I can show why I think this happens based on my exploration using a version of GPT-2 that I have running on my laptop. I don’t know how close this is to the implementation of the more advanced models, and if I did, I couldn’t tell you. But maybe this helps.
When you provide a text string to a GPT LLM, the first thing it does is tokenize and encode the input; convert from human readable to numbers. This is necessarily a deterministic step. For a given tokenizer and embedding, the same input string will be digitized the same way. Notice that the inverse step is true as well. Namely, for a given numeric representation of a token, it decodes back to the same human readable word every time. Imagine the havoc if it didn’t work this way. For example, using my local environment the input string ‘What is machine learning?’ is tokenized and encoded as the tensor [ 2061, 318, 10850, 18252, 30]
Encoded word: 2061 Decoded word: What
Encoded word: 318 Decoded word: is
Encoded word: 10850 Decoded word: Machine
Encoded word: 18252 Decoded word: Learning
Encoded word: 30 Decoded word: ?
The next step is that the numeric representation of the input string is passed into the LLM model.generate() method, which in turn invokes the model.forward() method. This generates a vector of candidates for the next token. This also is a deterministic step, based on the training of the model and its embedding algorithm. The relationships between words are learned during training, but once the training is complete, the numbers are static until training is performed again. The relationship between the input string and the candidate next token(s) are often converted to probabilities. Here is the call to forward() that produces the probabilities.

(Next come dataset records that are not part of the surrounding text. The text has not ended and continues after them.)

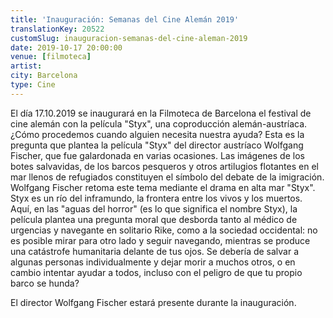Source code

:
 ```yaml
---
title: 'Inauguración: Semanas del Cine Alemán 2019'
translationKey: 20522
customSlug: inauguracion-semanas-del-cine-aleman-2019
date: 2019-10-17 20:00:00
venue: [filmoteca]
artist:
city: Barcelona
type: Cine
---
```


El día 17.10.2019 se inaugurará en la Filmoteca de Barcelona el festival de cine alemán con la película "Styx", una coproducción alemán-austríaca. ¿Cómo procedemos cuando alguien necesita nuestra ayuda? Esta es la pregunta que plantea la película "Styx" del director austríaco Wolfgang Fischer, que fue galardonada en varias ocasiones. Las imágenes de los botes salvavidas, de los barcos pesqueros y otros artilugios flotantes en el mar llenos de refugiados constituyen el símbolo del debate de la imigración. Wolfgang Fischer retoma este tema mediante el drama en alta mar "Styx". Styx es un río del inframundo, la frontera entre los vivos y los muertos. Aquí, en las "aguas del horror" (es lo que significa el nombre Styx), la película plantea una pregunta moral que desborda tanto al médico de urgencias y navegante en solitario Rike, como a la sociedad occidental: no es posible mirar para otro lado y seguir navegando, mientras se produce una catástrofe humanitaria delante de tus ojos. Se debería de salvar a algunas personas individualmente y dejar morir a muchos otros, o en cambio intentar ayudar a todos, incluso con el peligro de que tu propio barco se hunda?

El director Wolfgang Fischer estará presente durante la inauguración.
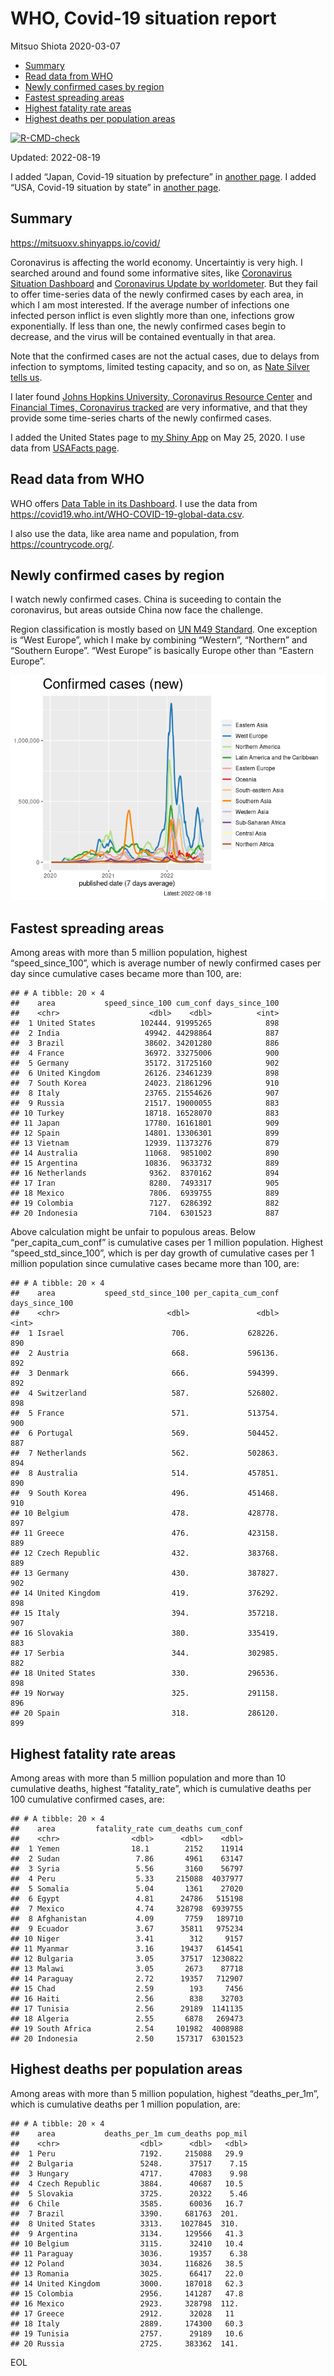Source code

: WHO, Covid-19 situation report
================
Mitsuo Shiota
2020-03-07

-   <a href="#summary" id="toc-summary">Summary</a>
-   <a href="#read-data-from-who" id="toc-read-data-from-who">Read data from
    WHO</a>
-   <a href="#newly-confirmed-cases-by-region"
    id="toc-newly-confirmed-cases-by-region">Newly confirmed cases by
    region</a>
-   <a href="#fastest-spreading-areas"
    id="toc-fastest-spreading-areas">Fastest spreading areas</a>
-   <a href="#highest-fatality-rate-areas"
    id="toc-highest-fatality-rate-areas">Highest fatality rate areas</a>
-   <a href="#highest-deaths-per-population-areas"
    id="toc-highest-deaths-per-population-areas">Highest deaths per
    population areas</a>

<!-- badges: start -->

[![R-CMD-check](https://github.com/mitsuoxv/covid/actions/workflows/R-CMD-check.yaml/badge.svg)](https://github.com/mitsuoxv/covid/actions/workflows/R-CMD-check.yaml)
<!-- badges: end -->

Updated: 2022-08-19

I added “Japan, Covid-19 situation by prefecture” in [another
page](Japan.md). I added “USA, Covid-19 situation by state” in [another
page](USA.md).

## Summary

<https://mitsuoxv.shinyapps.io/covid/>

Coronavirus is affecting the world economy. Uncertaintiy is very high. I
searched around and found some informative sites, like [Coronavirus
Situation
Dashboard](https://who.maps.arcgis.com/apps/opsdashboard/index.html#/c88e37cfc43b4ed3baf977d77e4a0667)
and [Coronavirus Update by
worldometer](https://www.worldometers.info/coronavirus/). But they fail
to offer time-series data of the newly confirmed cases by each area, in
which I am most interested. If the average number of infections one
infected person inflict is even slightly more than one, infections grow
exponentially. If less than one, the newly confirmed cases begin to
decrease, and the virus will be contained eventually in that area.

Note that the confirmed cases are not the actual cases, due to delays
from infection to symptoms, limited testing capacity, and so on, as
[Nate Silver tells
us](https://fivethirtyeight.com/features/coronavirus-case-counts-are-meaningless/).

I later found [Johns Hopkins University, Coronavirus Resource
Center](https://coronavirus.jhu.edu/) and [Financial Times, Coronavirus
tracked](https://www.ft.com/content/a26fbf7e-48f8-11ea-aeb3-955839e06441)
are very informative, and that they provide some time-series charts of
the newly confirmed cases.

I added the United States page to [my Shiny
App](https://mitsuoxv.shinyapps.io/covid/) on May 25, 2020. I use data
from [USAFacts
page](https://usafacts.org/visualizations/coronavirus-covid-19-spread-map/).

## Read data from WHO

WHO offers [Data Table in its Dashboard](https://covid19.who.int/table).
I use the data from
<https://covid19.who.int/WHO-COVID-19-global-data.csv>.

I also use the data, like area name and population, from
<https://countrycode.org/>.

## Newly confirmed cases by region

I watch newly confirmed cases. China is suceeding to contain the
coronavirus, but areas outside China now face the challenge.

Region classification is mostly based on [UN M49
Standard](https://unstats.un.org/unsd/methodology/m49/). One exception
is “West Europe”, which I make by combining “Western”, “Northern” and
“Southern Europe”. “West Europe” is basically Europe other than “Eastern
Europe”.

![](README_files/figure-gfm/chart-1.png)<!-- -->

## Fastest spreading areas

Among areas with more than 5 million population, highest
“speed_since_100”, which is average number of newly confirmed cases per
day since cumulative cases became more than 100, are:

    ## # A tibble: 20 × 4
    ##    area           speed_since_100 cum_conf days_since_100
    ##    <chr>                    <dbl>    <dbl>          <int>
    ##  1 United States          102444. 91995265            898
    ##  2 India                   49942. 44298864            887
    ##  3 Brazil                  38602. 34201280            886
    ##  4 France                  36972. 33275006            900
    ##  5 Germany                 35172. 31725160            902
    ##  6 United Kingdom          26126. 23461239            898
    ##  7 South Korea             24023. 21861296            910
    ##  8 Italy                   23765. 21554626            907
    ##  9 Russia                  21517. 19000055            883
    ## 10 Turkey                  18718. 16528070            883
    ## 11 Japan                   17780. 16161801            909
    ## 12 Spain                   14801. 13306301            899
    ## 13 Vietnam                 12939. 11373276            879
    ## 14 Australia               11068.  9851002            890
    ## 15 Argentina               10836.  9633732            889
    ## 16 Netherlands              9362.  8370162            894
    ## 17 Iran                     8280.  7493317            905
    ## 18 Mexico                   7806.  6939755            889
    ## 19 Colombia                 7127.  6286392            882
    ## 20 Indonesia                7104.  6301523            887

Above calculation might be unfair to populous areas. Below
“per_capita_cum_conf” is cumulative cases per 1 million population.
Highest “speed_std_since_100”, which is per day growth of cumulative
cases per 1 million population since cumulative cases became more than
100, are:

    ## # A tibble: 20 × 4
    ##    area           speed_std_since_100 per_capita_cum_conf days_since_100
    ##    <chr>                        <dbl>               <dbl>          <int>
    ##  1 Israel                        706.             628226.            890
    ##  2 Austria                       668.             596136.            892
    ##  3 Denmark                       666.             594399.            892
    ##  4 Switzerland                   587.             526802.            898
    ##  5 France                        571.             513754.            900
    ##  6 Portugal                      569.             504452.            887
    ##  7 Netherlands                   562.             502863.            894
    ##  8 Australia                     514.             457851.            890
    ##  9 South Korea                   496.             451468.            910
    ## 10 Belgium                       478.             428778.            897
    ## 11 Greece                        476.             423158.            889
    ## 12 Czech Republic                432.             383768.            889
    ## 13 Germany                       430.             387827.            902
    ## 14 United Kingdom                419.             376292.            898
    ## 15 Italy                         394.             357218.            907
    ## 16 Slovakia                      380.             335419.            883
    ## 17 Serbia                        344.             302985.            882
    ## 18 United States                 330.             296536.            898
    ## 19 Norway                        325.             291158.            896
    ## 20 Spain                         318.             286120.            899

## Highest fatality rate areas

Among areas with more than 5 million population and more than 10
cumulative deaths, highest “fatality_rate”, which is cumulative deaths
per 100 cumulative confirmed cases, are:

    ## # A tibble: 20 × 4
    ##    area         fatality_rate cum_deaths cum_conf
    ##    <chr>                <dbl>      <dbl>    <dbl>
    ##  1 Yemen                18.1        2152    11914
    ##  2 Sudan                 7.86       4961    63147
    ##  3 Syria                 5.56       3160    56797
    ##  4 Peru                  5.33     215088  4037977
    ##  5 Somalia               5.04       1361    27020
    ##  6 Egypt                 4.81      24786   515198
    ##  7 Mexico                4.74     328798  6939755
    ##  8 Afghanistan           4.09       7759   189710
    ##  9 Ecuador               3.67      35811   975234
    ## 10 Niger                 3.41        312     9157
    ## 11 Myanmar               3.16      19437   614541
    ## 12 Bulgaria              3.05      37517  1230822
    ## 13 Malawi                3.05       2673    87718
    ## 14 Paraguay              2.72      19357   712907
    ## 15 Chad                  2.59        193     7456
    ## 16 Haiti                 2.56        838    32703
    ## 17 Tunisia               2.56      29189  1141135
    ## 18 Algeria               2.55       6878   269473
    ## 19 South Africa          2.54     101982  4008988
    ## 20 Indonesia             2.50     157317  6301523

## Highest deaths per population areas

Among areas with more than 5 million population, highest
“deaths_per_1m”, which is cumulative deaths per 1 million population,
are:

    ## # A tibble: 20 × 4
    ##    area           deaths_per_1m cum_deaths pop_mil
    ##    <chr>                  <dbl>      <dbl>   <dbl>
    ##  1 Peru                   7192.     215088   29.9 
    ##  2 Bulgaria               5248.      37517    7.15
    ##  3 Hungary                4717.      47083    9.98
    ##  4 Czech Republic         3884.      40687   10.5 
    ##  5 Slovakia               3725.      20322    5.46
    ##  6 Chile                  3585.      60036   16.7 
    ##  7 Brazil                 3390.     681763  201.  
    ##  8 United States          3313.    1027845  310.  
    ##  9 Argentina              3134.     129566   41.3 
    ## 10 Belgium                3115.      32410   10.4 
    ## 11 Paraguay               3036.      19357    6.38
    ## 12 Poland                 3034.     116826   38.5 
    ## 13 Romania                3025.      66417   22.0 
    ## 14 United Kingdom         3000.     187018   62.3 
    ## 15 Colombia               2956.     141287   47.8 
    ## 16 Mexico                 2923.     328798  112.  
    ## 17 Greece                 2912.      32028   11   
    ## 18 Italy                  2889.     174300   60.3 
    ## 19 Tunisia                2757.      29189   10.6 
    ## 20 Russia                 2725.     383362  141.

EOL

#call forward() to produce the predicted tokens
logits, _ = self.forward(token_indices_condition)
#scale by the temperature setting
logits = logits[:, -1, :] / temperature
# Apply softmax to convert logits to (normalized) probabilities
probs = F.softmax(logits, dim=-1)
Here they are for the input string given above:
GPT.forward() input string: “What is Machine Learning?”

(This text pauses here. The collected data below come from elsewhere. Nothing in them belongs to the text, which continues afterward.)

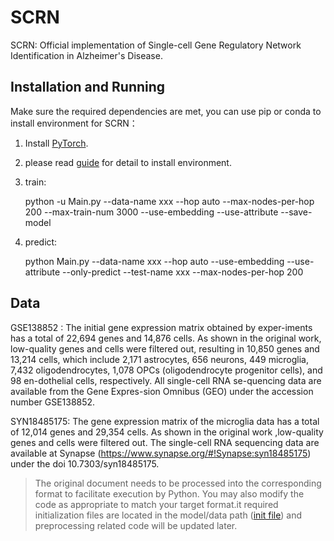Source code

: # SCRN
SCRN: Official implementation  of Single-cell Gene Regulatory Network Identification in Alzheimer's Disease.



## Installation and Running

Make sure the required dependencies are met, you can use pip or conda to install environment for SCRN：
1. Install [PyTorch](https://pytorch.org/).

2. please read [guide](./model/Python/README.md) for detail to install environment.

3. train:

     python -u Main.py --data-name xxx --hop  auto  --max-nodes-per-hop 200 --max-train-num 3000 --use-embedding  --use-attribute  --save-model 
4. predict:

    python Main.py  --data-name xxx   --hop auto --use-embedding  --use-attribute   --only-predict   --test-name  xxx  --max-nodes-per-hop  200

## Data 
GSE138852 :
    The initial gene expression matrix obtained by exper-iments has a total of 22,694 genes and 14,876 cells. As shown in the original work, low-quality genes and cells were filtered out, resulting in 10,850 genes and 13,214 cells, which include 2,171 astrocytes, 656 neurons, 449 microglia, 7,432 oligodendrocytes, 1,078 OPCs (oligodendrocyte progenitor cells), and 98 en-dothelial cells, respectively. All single-cell RNA se-quencing data are available from the Gene Expres-sion Omnibus (GEO) under the accession number GSE138852.

SYN18485175:
    The gene expression matrix of the microglia data has a total of 12,014 genes and 29,354 cells. As shown in the original work ,low-quality genes and cells were filtered out. The single-cell RNA sequencing data are available at Synapse (https://www.synapse.org/#!Synapse:syn18485175) under the doi 10.7303/syn18485175.

> The original document needs to be processed into the corresponding format to facilitate execution by Python. You may also modify the code as appropriate to match your target format.it required initialization files are located in the model/data path ([init file](https://drive.google.com/file/d/1Ukeaz6U7fYygOXeek6zkIxw9rUd71PTZ/view?usp=sharing)) and preprocessing related code will be updated later.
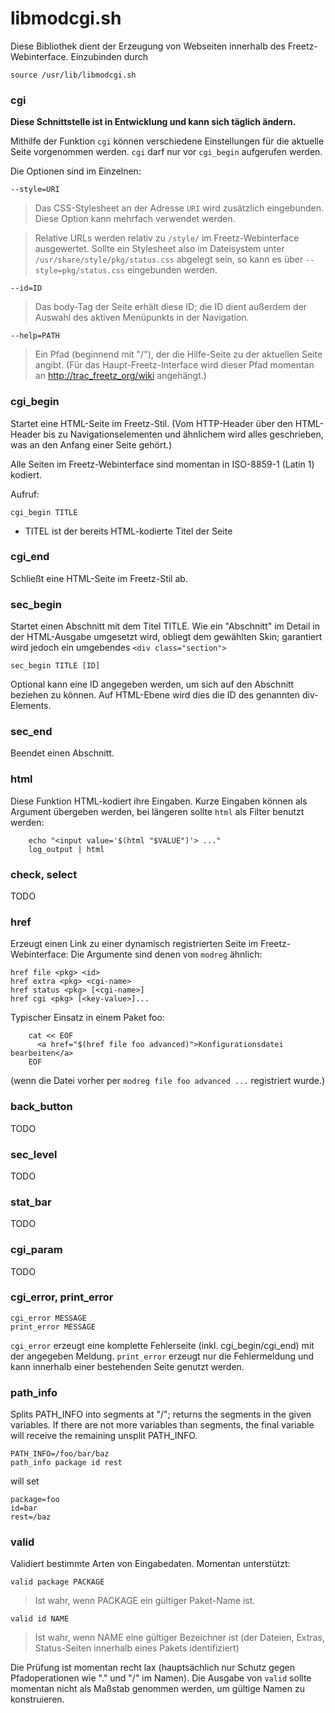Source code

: # libmodcgi.sh

Diese Bibliothek dient der Erzeugung von Webseiten innerhalb des
Freetz-Webinterface. Einzubinden durch

```
source /usr/lib/libmodcgi.sh
```

### cgi

**Diese Schnittstelle ist in Entwicklung und kann sich täglich ändern.**

Mithilfe der Funktion `cgi` können verschiedene Einstellungen für die
aktuelle Seite vorgenommen werden. `cgi` darf nur vor `cgi_begin`
aufgerufen werden.

Die Optionen sind im Einzelnen:

`--style=URI`

> Das CSS-Stylesheet an der Adresse `URI` wird zusätzlich eingebunden.
> Diese Option kann mehrfach verwendet werden.

> Relative URLs werden relativ zu `/style/` im Freetz-Webinterface
> ausgewertet. Sollte ein Stylesheet also im Dateisystem unter
> `/usr/share/style/pkg/status.css` abgelegt sein, so kann es über
> `--style=pkg/status.css` eingebunden werden.

`--id=ID`

> Das body-Tag der Seite erhält diese ID; die ID dient außerdem der
> Auswahl des aktiven Menüpunkts in der Navigation.

`--help=PATH`

> Ein Pfad (beginnend mit "/"), der die Hilfe-Seite zu der aktuellen
> Seite angibt. (Für das Haupt-Freetz-Interface wird dieser Pfad
> momentan an
> [http://trac_freetz_org/wiki](http://trac_freetz_org/wiki)
> angehängt.)

### cgi_begin

Startet eine HTML-Seite im Freetz-Stil. (Vom HTTP-Header über den
HTML-Header bis zu Navigationselementen und ähnlichem wird alles
geschrieben, was an den Anfang einer Seite gehört.)

Alle Seiten im Freetz-Webinterface sind momentan in ISO-8859-1 (Latin 1)
kodiert.

Aufruf:

```
cgi_begin TITLE
```

-   TITEL ist der bereits HTML-kodierte Titel der Seite

### cgi_end

Schließt eine HTML-Seite im Freetz-Stil ab.

### sec_begin

Startet einen Abschnitt mit dem Titel TITLE. Wie ein "Abschnitt" im
Detail in der HTML-Ausgabe umgesetzt wird, obliegt dem gewählten Skin;
garantiert wird jedoch ein umgebendes `<div class="section">`

```
sec_begin TITLE [ID]
```

Optional kann eine ID angegeben werden, um sich auf den Abschnitt
beziehen zu können. Auf HTML-Ebene wird dies die ID des genannten
div-Elements.

### sec_end

Beendet einen Abschnitt.

### html

Diese Funktion HTML-kodiert ihre Eingaben. Kurze Eingaben können als
Argument übergeben werden, bei längeren sollte `html` als Filter benutzt
werden:

```
    echo "<input value='$(html "$VALUE")'> ..."
    log_output | html
```

### check, select

TODO

### href

Erzeugt einen Link zu einer dynamisch registrierten Seite im
Freetz-Webinterface: Die Argumente sind denen von `modreg` ähnlich:

```
href file <pkg> <id>
href extra <pkg> <cgi-name>
href status <pkg> [<cgi-name>]
href cgi <pkg> [<key-value>]...
```

Typischer Einsatz in einem Paket foo:

```
    cat << EOF
      <a href="$(href file foo advanced)">Konfigurationsdatei bearbeiten</a>
    EOF
```

(wenn die Datei vorher per `modreg file foo advanced ...` registriert
wurde.)

### back_button

TODO

### sec_level

TODO

### stat_bar

TODO

### cgi_param

TODO

### cgi_error, print_error

```
cgi_error MESSAGE
print_error MESSAGE
```

`cgi_error` erzeugt eine komplette Fehlerseite (inkl.
cgi_begin/cgi_end) mit der angegeben Meldung. `print_error` erzeugt
nur die Fehlermeldung und kann innerhalb einer bestehenden Seite genutzt
werden.

### path_info

Splits PATH_INFO into segments at "/"; returns the segments in the
given variables. If there are not more variables than segments, the
final variable will receive the remaining unsplit PATH_INFO.

```
PATH_INFO=/foo/bar/baz
path_info package id rest
```

will set

```
package=foo
id=bar
rest=/baz
```

### valid

Validiert bestimmte Arten von Eingabedaten. Momentan unterstützt:

`valid package PACKAGE`

> Ist wahr, wenn PACKAGE ein gültiger Paket-Name ist.

`valid id NAME`

> Ist wahr, wenn NAME eine gültiger Bezeichner ist (der Dateien, Extras,
> Status-Seiten innerhalb eines Pakets identifiziert)

Die Prüfung ist momentan recht lax (hauptsächlich nur Schutz gegen
Pfadoperationen wie "." und "/" im Namen). Die Ausgabe von `valid`
sollte momentan nicht als Maßstab genommen werden, um gültige Namen zu
konstruieren.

top 10 token candidates are:
probability: 93.59% word: \n
probability: 2.04% word: Machine
probability: 0.93% word: It
probability: 0.70% word: How
probability: 0.62% word: What
probability: 0.54% word: \n\n
probability: 0.52% word: Why
probability: 0.40% word: Well
probability: 0.36% word: The
probability: 0.31% word: A
One of the candidate tokens is appended to the input string and the process repeats, generating a new set of candidates. With my configuration, the top probability candidate, the newline, is appended in each of the first two steps. Here is the 7th step:
GPT.forward() input string: “What is Machine Learning?\n\nMachine learning is a”

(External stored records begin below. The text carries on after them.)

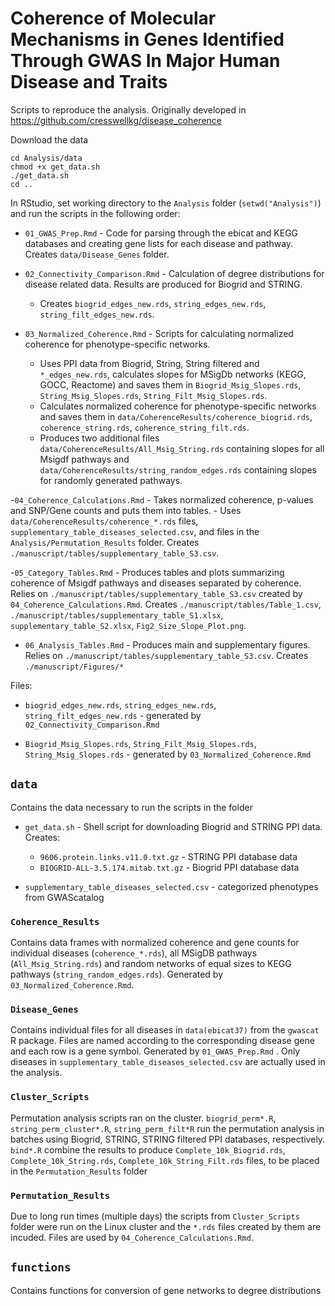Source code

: # Coherence of Molecular Mechanisms in Genes Identified Through GWAS In Major Human Disease and Traits

Scripts to reproduce the analysis. Originally developed in https://github.com/cresswellkg/disease_coherence

Download the data 
```
cd Analysis/data
chmod +x get_data.sh
./get_data.sh
cd ..
```

In RStudio, set working directory to the `Analysis` folder (`setwd("Analysis")`) and run the scripts in the following order:

- `01_GWAS_Prep.Rmd` - Code for parsing through the ebicat and KEGG databases and creating gene lists for each disease and pathway. Creates `data/Disease_Genes` folder. 

- `02_Connectivity_Comparison.Rmd` - Calculation of degree distributions for disease related data. Results are produced for Biogrid and STRING. 
    - Creates `biogrid_edges_new.rds`, `string_edges_new.rds`, `string_filt_edges_new.rds`.

- `03_Normalized_Coherence.Rmd` - Scripts for calculating normalized coherence for phenotype-specific networks. 
    - Uses PPI data from Biogrid, String, String filtered and `*_edges_new.rds`, calculates slopes for MSigDb networks (KEGG, GOCC, Reactome) and saves them in `Biogrid_Msig_Slopes.rds`, `String_Msig_Slopes.rds`, `String_Filt_Msig_Slopes.rds`. 
    - Calculates normalized coherence for phenotype-specific networks and saves them in `data/CoherenceResults/coherence_biogrid.rds`, `coherence_string.rds`, `coherence_string_filt.rds`. 
    - Produces two additional files `data/CoherenceResults/All_Msig_String.rds` containing slopes for all Msigdf pathways and `data/CoherenceResults/string_random_edges.rds` containing slopes for randomly generated pathways.

-`04_Coherence_Calculations.Rmd` - Takes normalized coherence, p-values and SNP/Gene counts and puts them into tables. 
    - Uses `data/CoherenceResults/coherence_*.rds` files, `supplementary_table_diseases_selected.csv`, and files in the `Analysis/Permutation_Results` folder. Creates `./manuscript/tables/supplementary_table_S3.csv`.

-`05_Category_Tables.Rmd` - Produces tables and plots summarizing coherence of Msigdf pathways and diseases separated by coherence.  Relies on `./manuscript/tables/supplementary_table_S3.csv` created by `04_Coherence_Calculations.Rmd`. Creates `./manuscript/tables/Table_1.csv`, `./manuscript/tables/supplementary_table_S1.xlsx`, `supplementary_table_S2.xlsx`, `Fig2_Size_Slope_Plot.png`.

- `06_Analysis_Tables.Rmd` - Produces main and supplementary figures. Relies on `./manuscript/tables/supplementary_table_S3.csv`. Creates `./manuscript/Figures/*`

Files:

- `biogrid_edges_new.rds`, `string_edges_new.rds`, `string_filt_edges_new.rds` - generated by `02_Connectivity_Comparison.Rmd`

- `Biogrid_Msig_Slopes.rds`, `String_Filt_Msig_Slopes.rds`, `String_Msig_Slopes.rds` - generated by `03_Normalized_Coherence.Rmd`

## `data`

Contains the data necessary to run the scripts in the folder

- `get_data.sh` - Shell script for downloading Biogrid and STRING PPI data. Creates:
    - `9606.protein.links.v11.0.txt.gz` - STRING PPI database data
    - `BIOGRID-ALL-3.5.174.mitab.txt.gz` - Biogrid PPI database data

- `supplementary_table_diseases_selected.csv` - categorized phenotypes from GWAScatalog

### `Coherence_Results`

Contains data frames with normalized coherence and gene counts for individual diseases (`coherence_*.rds`), all MSigDB pathways (`All_Msig_String.rds`) and random networks of equal sizes to KEGG pathways (`string_random_edges.rds`). Generated by `03_Normalized_Coherence.Rmd`. 

### `Disease_Genes`

Contains individual files for all diseases in `data(ebicat37)` from the `gwascat` R package. Files are named according to the corresponding disease gene and each row is a gene symbol. Generated by `01_GWAS_Prep.Rmd` . Only diseases in `supplementary_table_diseases_selected.csv` are actually used in the analysis. 

### `Cluster_Scripts`

Permutation analysis scripts ran on the cluster. `biogrid_perm*.R`, `string_perm_cluster*.R`, `string_perm_filt*R` run the permutation analysis in batches using Biogrid, STRING, STRING filtered PPI databases, respectively. `bind*.R` combine the results to produce `Complete_10k_Biogrid.rds`, `Complete_10k_String.rds`, `Complete_10k_String_Filt.rds` files, to be placed in the `Permutation_Results` folder

### `Permutation_Results`

Due to long run times (multiple days) the scripts from `Cluster_Scripts` folder were run on the Linux cluster and the `*.rds` files created by them are incuded. Files are used by `04_Coherence_Calculations.Rmd`.


## `functions`

Contains functions for conversion of gene networks to degree distributions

top 10 token candidates are:
probability: 32.40% word: new
probability: 15.23% word: technique
probability: 8.68% word: process
probability: 7.28% word: way
probability: 6.37% word: type
probability: 6.32% word: set
probability: 6.28% word: field
probability: 6.22% word: powerful
probability: 5.79% word: term
probability: 5.43% word: method
This continues until the maximum length of the response string has been reached.
My observation is that the candidate vector will be the same every time a given string is used as input with the same tokenizer, embedding, trained model and set of configuration parameters. That is, it is deterministic. If the candidate selection flag is set to top_k and the temperature setting mentioned by @gent.spah is not close to 1, the application will take the highest probability candidate and it will be the same every time to rerun the app.
Note the division by temperature in the code fragment above. Putting a small number in the denominator there alters the probability distribution returned by softmax and makes it more likely that other candidates can be chosen if not always choosing the single highest probability. The other option is to use sampling. Here is how my implementation does this…
if do_sample:
token_index_next = torch.multinomial(probs, num_samples=1)
else:
_, token_index_next = torch.topk(probs, k=1, dim=-1)
From this I hope you can see that if the configuration is set up to use the multinomial sample of candidates, and particularly when the temperature is above about 0.6, the system can return different tokens. But when the configuration is set to select the highest probability candidate, and nothing else is changed (tokenizer, embedding algorithm and training, vocabulary etc) then you can expect deterministic results.
NOTE that this doesn’t mean correct or accurate results, it just means repeatable. The results will recapitulate the model’s training in a predictable way, even if that training produces incorrect or inaccurate output.
Here’s the doc on torch.multinomial
Hope this makes some sense. Welcome feedback and opportunity to improve it.